In the finished cake, the flavor was very rich and sweet. It really needs the cream cheese frosting to temper that sweetness. The maple syrup and brown sugar give the cake a caramelly flavor that goes really well with the walnuts. The cake reminded me of carrot cake without the carrots. I really liked using the maple syrup as a sweetener and want to experiement with it.

Triple-Decker Boston Cream Pie

Currently baking out of Sky High, Irresistible Triple-Layer Cakes by Alisa Huntsman and Peter Wynne

Bryan had never heard of a Boston Cream Pie, and he was pretty excited at the thought of getting a pie for dessert. You can imagine his surprise when I started putting it together. I think he was kind of disappointed.

A Boston Cream Pie is vanilla cake, filled with vanilla custard and covered with chocolate. I’ve heard that the dessert originated in Boston, but I don’t know why it is called a “pie” instead of a “cake.”

I was also a little disappointed in this cake. I had no problem with the vanilla custard or the chocolate glaze, but the cake itself was slightly dry. I would not have wanted to eat the cake on its own. All told, this cake was just okay. It is pretty easy to put together (no fancy filling or frosting), but I imagine there are better recipes for Boston Cream Pie out there.

Southern Coconut Cake

Currently baking out of Sky High, Irresistible Triple-Layer Cakes by Alisa Huntsman and Peter Wynne

This cake looked like a cloud and tasted heavenly. Bryan, who doesn’t much like coconut, declared it is new favorite cake. I wouldn’t go that far, as I thought the coconut flavor needed to be stronger, but it was very, very good.

The cake itself is a light, white cake that uses egg whites and a bit of milk. The surprise ingredient is unsweetened coconut milk in place of either oil or butter. The coconut milk keeps the cake very moist while lending a very subtle coconut flavor. This is where I really would have liked to taste more of the coconut. Perhaps a little coconut extract?

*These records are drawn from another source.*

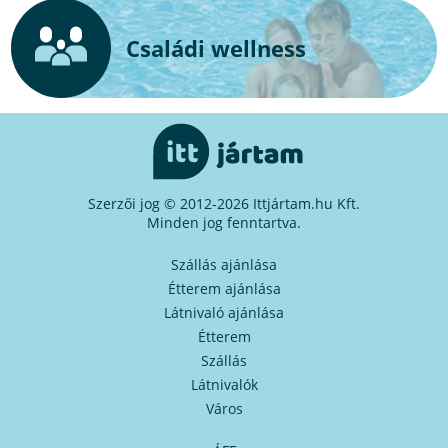
Családi wellness
Szerzői jog © 2012-2026 Ittjártam.hu Kft.
Minden jog fenntartva.
Szállás ajánlása
Étterem ajánlása
Látnivaló ajánlása
Étterem
Szállás
Látnivalók
Város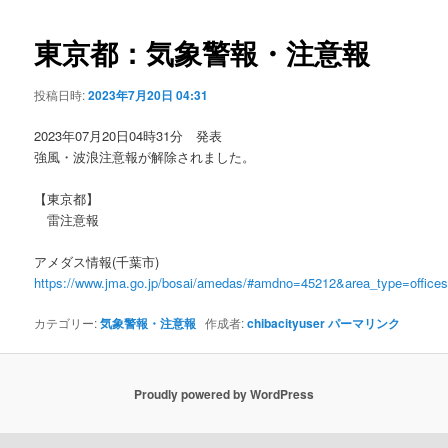
ビ
ゲ
東京都：気象警報・注意報
ー
シ
投稿日時:
2023年7月20日 04:31
ョ
ン
2023年07月20日04時31分 発表
強風・波浪注意報が解除されました。
【東京都】
雷注意報
アメダス情報(千葉市)
https://www.jma.go.jp/bosai/amedas/#amdno=45212&area_type=offic
カテゴリー:
気象警報・注意報
作成者:
chibacityuser
パーマリンク
Proudly powered by WordPress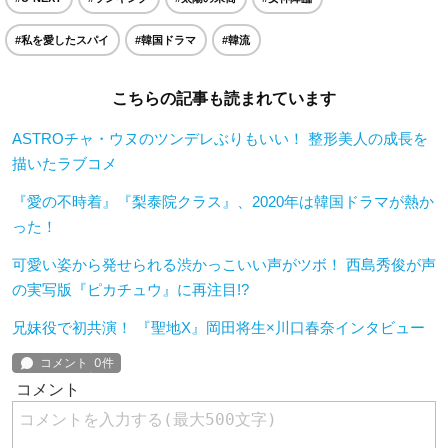
#私を愛したスパイ
#韓国ドラマ
#韓流
こちらの記事も読まれています
ASTROチャ・ウヌのツンデレぶりもいい！ 整形美人の成長を
描いたラブコメ
『愛の不時着』『梨泰院クラス』、2020年は韓国ドラマが熱か
った！
可愛い姿から発せられる渋かっこいい声がツボ！ 西島秀俊が声
の実写版『ピカチュウ』に再注目!?
兄妹役で初共演！ 『聖地X』岡田将生×川口春奈インタビュー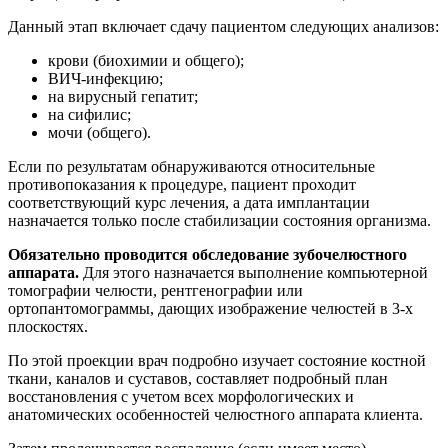
Данный этап включает сдачу пациентом следующих анализов:
крови (биохимии и общего);
ВИЧ-инфекцию;
на вирусный гепатит;
на сифилис;
мочи (общего).
Если по результатам обнаруживаются относительные
противопоказания к процедуре, пациент проходит
соответствующий курс лечения, а дата имплантации
назначается только после стабилизации состояния организма.
Обязательно проводится обследование зубочелюстного
аппарата.
Для этого назначается выполнение компьютерной
томографии челюсти, рентгенографии или
ортопантомограммы, дающих изображение челюстей в 3-х
плоскостях.
По этой проекции врач подробно изучает состояние костной
ткани, каналов и суставов, составляет подробный план
восстановления с учетом всех морфологических и
анатомических особенностей челюстного аппарата клиента.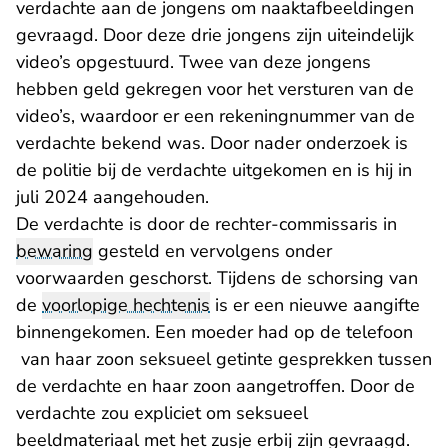
verdachte aan de jongens om naaktafbeeldingen
gevraagd. Door deze drie jongens zijn uiteindelijk
video’s opgestuurd. Twee van deze jongens
hebben geld gekregen voor het versturen van de
video’s, waardoor er een rekeningnummer van de
verdachte bekend was. Door nader onderzoek is
de politie bij de verdachte uitgekomen en is hij in
juli 2024 aangehouden.
De verdachte is door de rechter-commissaris in
bewaring
gesteld en vervolgens onder
voorwaarden geschorst. Tijdens de schorsing van
de
voorlopige hechtenis
is er een nieuwe aangifte
binnengekomen. Een moeder had op de telefoon
van haar zoon seksueel getinte gesprekken tussen
de verdachte en haar zoon aangetroffen. Door de
verdachte zou expliciet om seksueel
beeldmateriaal met het zusje erbij zijn gevraagd.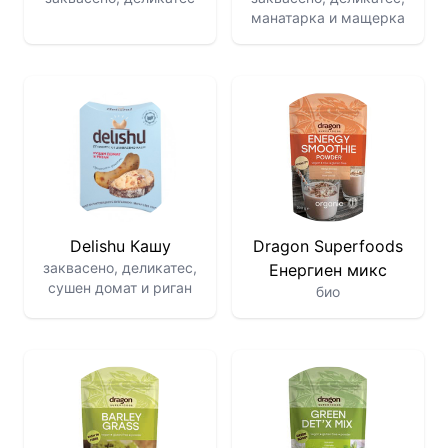
манатарка и мащерка
Delishu Кашу
Dragon Superfoods
заквасено, деликатес,
Енергиен микс
сушен домат и риган
био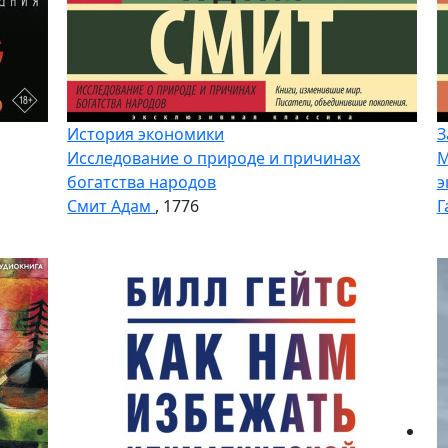
История экономики
З
Исследование о природе и причинах
М
богатства народов
э
Смит Адам
, 1776
Г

The frosting and filling is a cream cheese buttercream. Cream cheese buttercream is the Bigfoot of the baking world. I’ve heard of this mysterious substance, people have taken pictures of it, but I’ve never actually found a recipe for it, until now. It’s pretty simple. Butter and cream cheese are mixed together and then added to a meringue made of egg whites and hot sugar. Unlike a standard buttercream, this frosting is more than just sweet. The cream cheese gives it a depth of flavor that beats regular buttercream hands down. The only downside is that the cream cheese buttercream doesn’t get nearly as hard as a regular buttercream. So what it lacks in structure, it more than makes up in flavor.

Once you have the cake filled and frosted, it is covered with sweetened, flaked coconut.

All the components really work together in this cake. The cake itself is moist and tender. The cream cheese buttercream sets off the coconut and helps keep the cake moist. This isn’t the easiest cake to make (boiling sugar for the buttercream), but the end result is worth the work.